Show that $\displaystyle \overline{sin(iz)}=sin(i\bar{z})$ if and only if $\displaystyle z=n \pi i, (n=0, \pm 1, \pm 2, ...)$.
Anyways, I got from the LHS to the RHS but didn't find the restriction. Where should that pop up?
Show that $\displaystyle \overline{sin(iz)}=sin(i\bar{z})$ if and only if $\displaystyle z=n \pi i, (n=0, \pm 1, \pm 2, ...)$.
Anyways, I got from the LHS to the RHS but didn't find the restriction. Where should that pop up?

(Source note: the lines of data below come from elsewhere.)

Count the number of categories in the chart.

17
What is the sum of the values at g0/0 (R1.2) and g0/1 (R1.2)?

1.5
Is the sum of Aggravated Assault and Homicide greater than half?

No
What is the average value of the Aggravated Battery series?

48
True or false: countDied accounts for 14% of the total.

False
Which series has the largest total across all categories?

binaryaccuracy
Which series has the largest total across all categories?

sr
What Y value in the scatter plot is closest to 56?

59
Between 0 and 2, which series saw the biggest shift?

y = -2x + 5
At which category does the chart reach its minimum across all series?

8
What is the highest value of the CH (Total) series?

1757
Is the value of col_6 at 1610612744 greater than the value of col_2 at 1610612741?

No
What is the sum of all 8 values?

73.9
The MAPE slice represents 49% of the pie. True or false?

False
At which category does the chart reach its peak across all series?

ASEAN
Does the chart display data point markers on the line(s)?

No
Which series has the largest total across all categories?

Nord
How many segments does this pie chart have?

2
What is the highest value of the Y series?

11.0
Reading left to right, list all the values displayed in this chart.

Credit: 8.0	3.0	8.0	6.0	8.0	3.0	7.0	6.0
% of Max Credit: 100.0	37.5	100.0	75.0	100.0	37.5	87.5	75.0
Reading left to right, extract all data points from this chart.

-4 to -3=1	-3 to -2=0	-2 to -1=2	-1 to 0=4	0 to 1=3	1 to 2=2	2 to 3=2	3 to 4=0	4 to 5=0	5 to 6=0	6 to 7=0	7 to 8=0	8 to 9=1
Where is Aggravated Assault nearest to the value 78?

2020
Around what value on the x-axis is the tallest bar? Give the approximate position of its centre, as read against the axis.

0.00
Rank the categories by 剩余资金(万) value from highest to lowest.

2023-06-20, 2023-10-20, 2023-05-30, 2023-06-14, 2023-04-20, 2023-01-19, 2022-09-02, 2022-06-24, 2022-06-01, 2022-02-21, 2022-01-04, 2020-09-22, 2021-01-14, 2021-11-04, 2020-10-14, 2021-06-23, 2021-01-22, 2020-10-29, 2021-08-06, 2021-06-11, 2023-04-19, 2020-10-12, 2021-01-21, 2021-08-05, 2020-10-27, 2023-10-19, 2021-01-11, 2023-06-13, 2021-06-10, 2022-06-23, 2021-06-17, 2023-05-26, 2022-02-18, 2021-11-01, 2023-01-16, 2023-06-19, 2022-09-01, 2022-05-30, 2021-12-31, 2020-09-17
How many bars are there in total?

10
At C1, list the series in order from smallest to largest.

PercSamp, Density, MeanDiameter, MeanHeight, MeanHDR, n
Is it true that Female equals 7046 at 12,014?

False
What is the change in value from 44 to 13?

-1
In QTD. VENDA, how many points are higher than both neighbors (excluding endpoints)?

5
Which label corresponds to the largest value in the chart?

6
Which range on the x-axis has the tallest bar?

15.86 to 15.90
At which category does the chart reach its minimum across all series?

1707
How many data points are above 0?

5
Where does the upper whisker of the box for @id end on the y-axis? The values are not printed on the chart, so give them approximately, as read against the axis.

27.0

You must have made the same mistake I did the first part:
$\displaystyle \overline{\frac{e^{i\cdot iz}-e^{-i\cdot iz}}{2i}}=\overline{\sin iz}$ $\displaystyle =\sin i\overline{z}=\frac{e^{i\cdot i\overline{z}}-e^{-i\cdot i\overline{z}}}{2i}\Longleftrightarrow$ $\displaystyle \overline{e^{-z}-e^{z}}=e^{-\overline{z}}-e^{\overline{z}}$ ...and the mistake's already here! It must be
On the left hand: $\displaystyle \overline{\frac{e^{-z}-e^z}{2i}}=\overline{-i\,\frac{e^{-z}-e^z}{2}}=i\,\frac{e^{-z}-e^z}{2}$
On the right hand: $\displaystyle \frac{e^{-\overline{z}}-e^{\overline{z}}}{2i}=-i\,\frac{e^{-\overline{z}}-e^{\overline{z}}}{2}$ ,and mulitiplying by $\displaystyle \frac{2}{i}$ and assuming the equality (as in the beginning) we continue:
$\displaystyle e^{-z}-e^z=e^{\overline{z}}-e^{-\overline{z}}\Longleftrightarrow$ putting $\displaystyle z=x+iy\,,\,\,x,y\in\mathbb{R}$ and comparing real and imaginary parts I get $\displaystyle x=0$ as unique condition...
Tonio